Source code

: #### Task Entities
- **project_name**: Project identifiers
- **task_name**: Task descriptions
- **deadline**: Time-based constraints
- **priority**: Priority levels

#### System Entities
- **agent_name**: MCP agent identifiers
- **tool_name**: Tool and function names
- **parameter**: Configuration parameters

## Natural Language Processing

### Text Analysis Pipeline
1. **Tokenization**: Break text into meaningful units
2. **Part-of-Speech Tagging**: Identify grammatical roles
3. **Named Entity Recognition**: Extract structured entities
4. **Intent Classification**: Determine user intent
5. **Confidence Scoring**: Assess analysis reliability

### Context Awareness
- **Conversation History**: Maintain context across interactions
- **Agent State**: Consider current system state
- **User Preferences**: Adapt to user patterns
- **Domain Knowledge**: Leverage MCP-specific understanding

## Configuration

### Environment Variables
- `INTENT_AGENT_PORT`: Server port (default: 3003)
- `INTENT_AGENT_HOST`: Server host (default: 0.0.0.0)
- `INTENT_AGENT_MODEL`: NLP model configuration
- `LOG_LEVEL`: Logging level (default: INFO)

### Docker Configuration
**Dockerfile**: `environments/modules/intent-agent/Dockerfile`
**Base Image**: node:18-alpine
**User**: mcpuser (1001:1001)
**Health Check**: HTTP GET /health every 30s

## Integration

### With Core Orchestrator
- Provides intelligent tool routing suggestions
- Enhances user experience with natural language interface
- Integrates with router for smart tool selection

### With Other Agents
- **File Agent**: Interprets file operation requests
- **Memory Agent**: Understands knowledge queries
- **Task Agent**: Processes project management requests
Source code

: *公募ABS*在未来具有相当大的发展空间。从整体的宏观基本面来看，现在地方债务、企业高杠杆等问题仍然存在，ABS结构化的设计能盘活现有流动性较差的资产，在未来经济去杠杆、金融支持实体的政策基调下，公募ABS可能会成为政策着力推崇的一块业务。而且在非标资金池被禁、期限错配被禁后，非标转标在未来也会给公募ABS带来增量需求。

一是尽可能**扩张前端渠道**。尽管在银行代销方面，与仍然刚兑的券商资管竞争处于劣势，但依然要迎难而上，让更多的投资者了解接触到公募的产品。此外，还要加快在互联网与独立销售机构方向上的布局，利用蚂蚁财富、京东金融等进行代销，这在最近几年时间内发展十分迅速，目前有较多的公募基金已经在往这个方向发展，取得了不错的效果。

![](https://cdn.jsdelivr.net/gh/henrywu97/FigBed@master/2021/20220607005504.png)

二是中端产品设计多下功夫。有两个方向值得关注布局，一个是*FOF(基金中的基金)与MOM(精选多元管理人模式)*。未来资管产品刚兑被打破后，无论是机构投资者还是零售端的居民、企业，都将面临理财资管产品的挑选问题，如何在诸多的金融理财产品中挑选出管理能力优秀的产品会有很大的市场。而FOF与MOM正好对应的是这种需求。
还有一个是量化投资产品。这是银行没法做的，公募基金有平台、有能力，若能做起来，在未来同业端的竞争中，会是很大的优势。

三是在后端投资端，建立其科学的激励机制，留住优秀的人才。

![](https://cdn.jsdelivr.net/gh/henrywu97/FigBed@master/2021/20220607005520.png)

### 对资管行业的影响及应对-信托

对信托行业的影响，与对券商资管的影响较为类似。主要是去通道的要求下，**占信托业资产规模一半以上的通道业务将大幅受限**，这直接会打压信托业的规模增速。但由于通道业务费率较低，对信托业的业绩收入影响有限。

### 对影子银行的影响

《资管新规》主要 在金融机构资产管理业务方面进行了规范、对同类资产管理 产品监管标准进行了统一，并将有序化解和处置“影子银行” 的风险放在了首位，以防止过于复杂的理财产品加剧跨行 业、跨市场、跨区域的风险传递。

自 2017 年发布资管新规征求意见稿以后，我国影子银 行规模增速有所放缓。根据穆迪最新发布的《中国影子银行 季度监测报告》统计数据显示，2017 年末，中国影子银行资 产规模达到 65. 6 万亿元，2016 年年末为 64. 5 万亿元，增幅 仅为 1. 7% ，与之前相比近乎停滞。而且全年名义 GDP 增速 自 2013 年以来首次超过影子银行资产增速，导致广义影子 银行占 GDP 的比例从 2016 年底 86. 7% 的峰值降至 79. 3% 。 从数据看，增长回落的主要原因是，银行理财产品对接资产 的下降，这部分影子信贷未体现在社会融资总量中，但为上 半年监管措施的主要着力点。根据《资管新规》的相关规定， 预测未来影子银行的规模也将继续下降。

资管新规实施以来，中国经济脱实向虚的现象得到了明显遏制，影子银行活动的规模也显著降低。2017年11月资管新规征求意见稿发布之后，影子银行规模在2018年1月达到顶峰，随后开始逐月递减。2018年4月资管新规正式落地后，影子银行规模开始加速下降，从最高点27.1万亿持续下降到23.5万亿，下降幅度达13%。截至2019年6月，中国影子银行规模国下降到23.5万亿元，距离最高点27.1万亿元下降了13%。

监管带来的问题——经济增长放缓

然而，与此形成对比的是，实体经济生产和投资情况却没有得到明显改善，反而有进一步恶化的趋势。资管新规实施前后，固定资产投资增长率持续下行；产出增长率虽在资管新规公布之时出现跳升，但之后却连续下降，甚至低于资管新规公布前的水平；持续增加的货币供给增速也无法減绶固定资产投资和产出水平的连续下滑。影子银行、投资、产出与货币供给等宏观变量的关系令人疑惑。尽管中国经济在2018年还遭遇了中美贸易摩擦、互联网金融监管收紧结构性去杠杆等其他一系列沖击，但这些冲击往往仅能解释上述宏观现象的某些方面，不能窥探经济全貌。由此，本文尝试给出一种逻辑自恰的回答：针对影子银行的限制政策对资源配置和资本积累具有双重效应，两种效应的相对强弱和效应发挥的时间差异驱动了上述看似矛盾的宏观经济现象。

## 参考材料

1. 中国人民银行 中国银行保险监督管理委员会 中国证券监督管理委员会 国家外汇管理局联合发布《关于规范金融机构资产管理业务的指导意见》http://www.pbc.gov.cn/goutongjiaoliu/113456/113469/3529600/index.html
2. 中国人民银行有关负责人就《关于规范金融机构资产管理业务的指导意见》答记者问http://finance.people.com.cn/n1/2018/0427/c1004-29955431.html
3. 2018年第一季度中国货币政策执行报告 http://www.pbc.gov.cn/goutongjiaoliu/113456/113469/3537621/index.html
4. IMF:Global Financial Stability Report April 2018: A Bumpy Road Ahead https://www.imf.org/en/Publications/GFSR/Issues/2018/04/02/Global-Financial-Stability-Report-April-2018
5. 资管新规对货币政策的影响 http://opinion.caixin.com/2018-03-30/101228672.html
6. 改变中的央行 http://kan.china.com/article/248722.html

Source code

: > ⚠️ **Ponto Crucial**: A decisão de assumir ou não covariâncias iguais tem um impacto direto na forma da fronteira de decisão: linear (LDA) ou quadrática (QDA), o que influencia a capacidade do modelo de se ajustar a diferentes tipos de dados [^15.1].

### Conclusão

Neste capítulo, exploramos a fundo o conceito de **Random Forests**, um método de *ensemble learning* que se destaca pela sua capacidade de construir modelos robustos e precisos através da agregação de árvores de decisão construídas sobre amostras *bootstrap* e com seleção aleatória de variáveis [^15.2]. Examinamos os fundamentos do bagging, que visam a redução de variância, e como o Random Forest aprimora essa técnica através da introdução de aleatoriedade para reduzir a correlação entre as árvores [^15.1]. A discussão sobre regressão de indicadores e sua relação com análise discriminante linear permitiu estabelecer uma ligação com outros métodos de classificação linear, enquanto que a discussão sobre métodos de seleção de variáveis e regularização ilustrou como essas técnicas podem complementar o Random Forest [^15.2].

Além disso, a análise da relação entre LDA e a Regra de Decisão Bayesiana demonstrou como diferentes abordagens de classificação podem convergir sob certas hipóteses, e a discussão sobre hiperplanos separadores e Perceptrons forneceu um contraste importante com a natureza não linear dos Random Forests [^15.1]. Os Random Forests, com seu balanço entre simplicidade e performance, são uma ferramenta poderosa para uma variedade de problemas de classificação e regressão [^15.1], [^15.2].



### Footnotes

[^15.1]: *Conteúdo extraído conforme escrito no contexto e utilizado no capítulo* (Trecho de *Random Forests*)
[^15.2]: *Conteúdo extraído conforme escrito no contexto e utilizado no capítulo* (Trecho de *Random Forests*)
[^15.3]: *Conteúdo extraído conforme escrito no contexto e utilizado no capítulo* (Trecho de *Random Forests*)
•••••
Directive = Convert everything from the beginning of the material up to and including the line with "- **priority**: Priority levels" into a Markdown table, skipping blank lines. Use a Row column for the row number and a Line column for the text of each line.

Solution for this task =
| Row | Line |
|---|---|
| 1 | Source code |
| 2 | : #### Task Entities |
| 3 | - **project_name**: Project identifiers |
| 4 | - **task_name**: Task descriptions |
| 5 | - **deadline**: Time-based constraints |
| 6 | - **priority**: Priority levels |